▶ **Cosa farai**
**1)** Trasforma in un elenco puntato il paragrafo del brano sui tordi che comincia con "I labridi importanti per l'agonista", mantenendo le informazioni principali.
**2)** Riproduci senza modifiche la parte del brano sui tordi che inizia con "I labridi importanti" e finisce con "il loro habitat.".

▶ **Brano da leggere**

:::

I tordi, spesso disprezzati (a torto) pure a tavola, in gara possono fare la differenza tra chi sa preparare e chi sa anche pescare. In realtà, per maggiore precisione, bisogna dire che il tordo è uno di quei pesci che si può anche “segnare” sul taccuino delle mire, ma soltanto in alcune zone ben precise.
Negli ultimi anni, da quando il regolamento ha subito modifiche, i carnieri miei e di molti altri compagni di gara nei Campionati Italiani ne sono stati pieni. Personalmente, ad esempio, ne ho totalizzati otto nell’ultimo assoluto di Siracusa e più o meno altrettanti in quello precedente di Calasetta. Credo che sia per questo che mi è stata richiesta la scheda sulla cattura dei Labridi.
I labridi importanti per l’agonista sono, sostanzialmente, il Tordo Verde (o Verdone), il Marvizzo (o Ciliegia) ed il Tordo Nero, tutti in grado, in media, di raggiungere e superare tranquillamente il chilogrammo di peso. C’è poi un quarto tipo di tordo, il Pavone (volgarmente Lappara o Laggione) che, però, supera raramente i 500 grammi.
Per arrivare alla cattura dei tordi è fondamentale individuare il loro habitat.

:::

▶ **Dati archiviati**

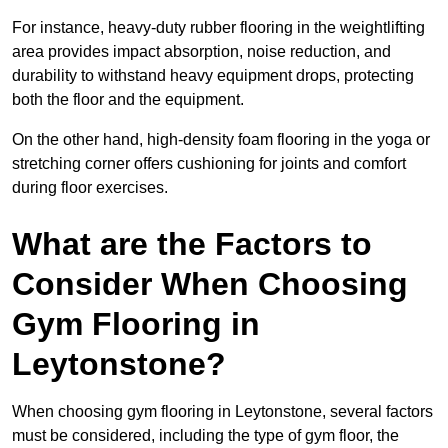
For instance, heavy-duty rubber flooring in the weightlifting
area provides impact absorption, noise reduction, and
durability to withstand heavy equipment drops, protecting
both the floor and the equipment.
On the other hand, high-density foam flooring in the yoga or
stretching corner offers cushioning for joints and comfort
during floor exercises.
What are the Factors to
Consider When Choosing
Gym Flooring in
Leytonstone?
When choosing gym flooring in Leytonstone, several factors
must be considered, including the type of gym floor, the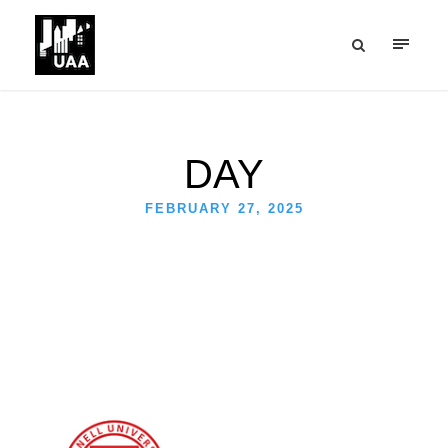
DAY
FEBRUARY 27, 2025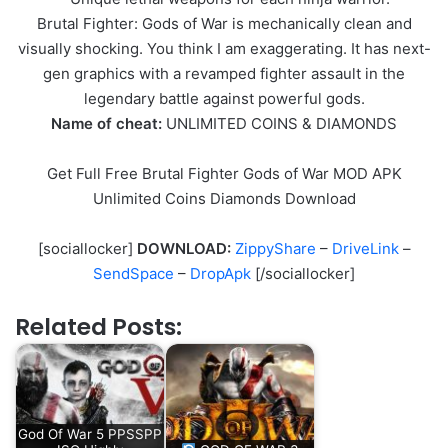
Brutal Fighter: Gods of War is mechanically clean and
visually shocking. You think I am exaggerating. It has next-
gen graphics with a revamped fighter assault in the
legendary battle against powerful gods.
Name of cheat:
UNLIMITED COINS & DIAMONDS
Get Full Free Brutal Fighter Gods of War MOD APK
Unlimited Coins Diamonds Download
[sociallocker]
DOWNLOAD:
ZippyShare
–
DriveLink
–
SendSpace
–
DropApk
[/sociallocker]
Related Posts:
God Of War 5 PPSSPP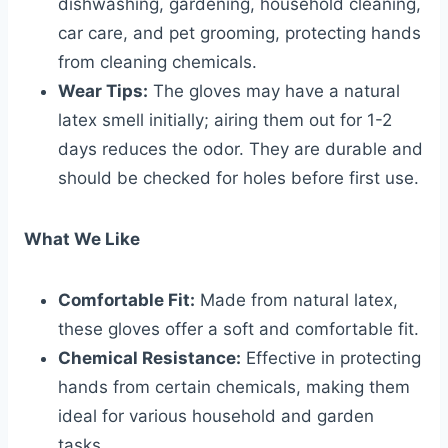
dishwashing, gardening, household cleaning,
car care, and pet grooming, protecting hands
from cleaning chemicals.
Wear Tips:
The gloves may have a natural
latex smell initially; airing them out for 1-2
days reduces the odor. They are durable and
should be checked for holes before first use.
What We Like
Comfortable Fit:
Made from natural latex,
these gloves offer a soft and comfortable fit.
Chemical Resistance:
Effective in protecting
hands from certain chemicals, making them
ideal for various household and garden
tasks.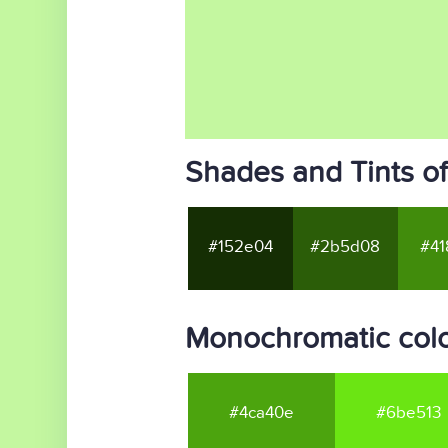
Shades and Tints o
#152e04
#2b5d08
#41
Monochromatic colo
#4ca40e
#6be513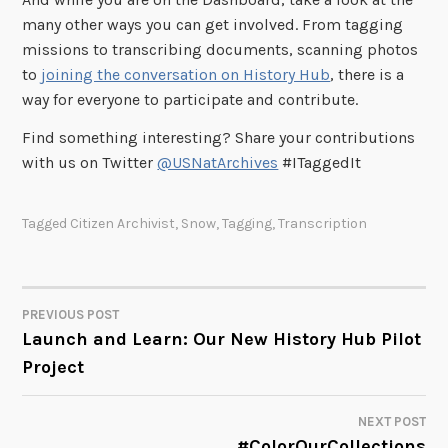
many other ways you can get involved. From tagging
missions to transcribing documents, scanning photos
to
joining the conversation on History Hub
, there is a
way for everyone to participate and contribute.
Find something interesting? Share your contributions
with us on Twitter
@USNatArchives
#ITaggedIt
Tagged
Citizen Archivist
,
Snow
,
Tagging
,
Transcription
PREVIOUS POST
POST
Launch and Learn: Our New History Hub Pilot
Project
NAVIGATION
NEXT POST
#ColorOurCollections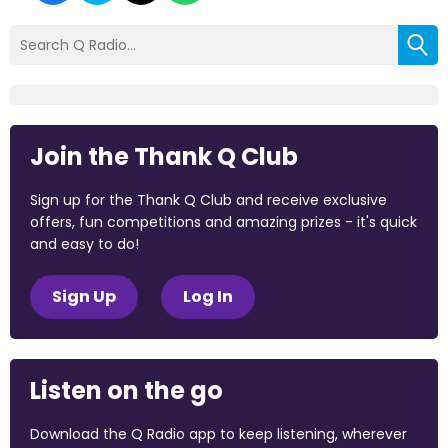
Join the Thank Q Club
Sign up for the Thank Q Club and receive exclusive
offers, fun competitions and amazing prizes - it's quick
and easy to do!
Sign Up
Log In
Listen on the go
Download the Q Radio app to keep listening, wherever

:::

▶ **Soluzioni dell'esercizio**
**1)**
- Tordo Verde (o Verdone): in media raggiunge e supera il chilogrammo.
- Marvizzo (o Ciliegia): in media raggiunge e supera il chilogrammo.
- Tordo Nero: in media raggiunge e supera il chilogrammo.
- Pavone (volgarmente Lappara o Laggione): supera raramente i 500 grammi.

**2)**
I labridi importanti per l’agonista sono, sostanzialmente, il Tordo Verde (o Verdone), il Marvizzo (o Ciliegia) ed il Tordo Nero, tutti in grado, in media, di raggiungere e superare tranquillamente il chilogrammo di peso. C’è poi un quarto tipo di tordo, il Pavone (volgarmente Lappara o Laggione) che, però, supera raramente i 500 grammi.
Per arrivare alla cattura dei tordi è fondamentale individuare il loro habitat.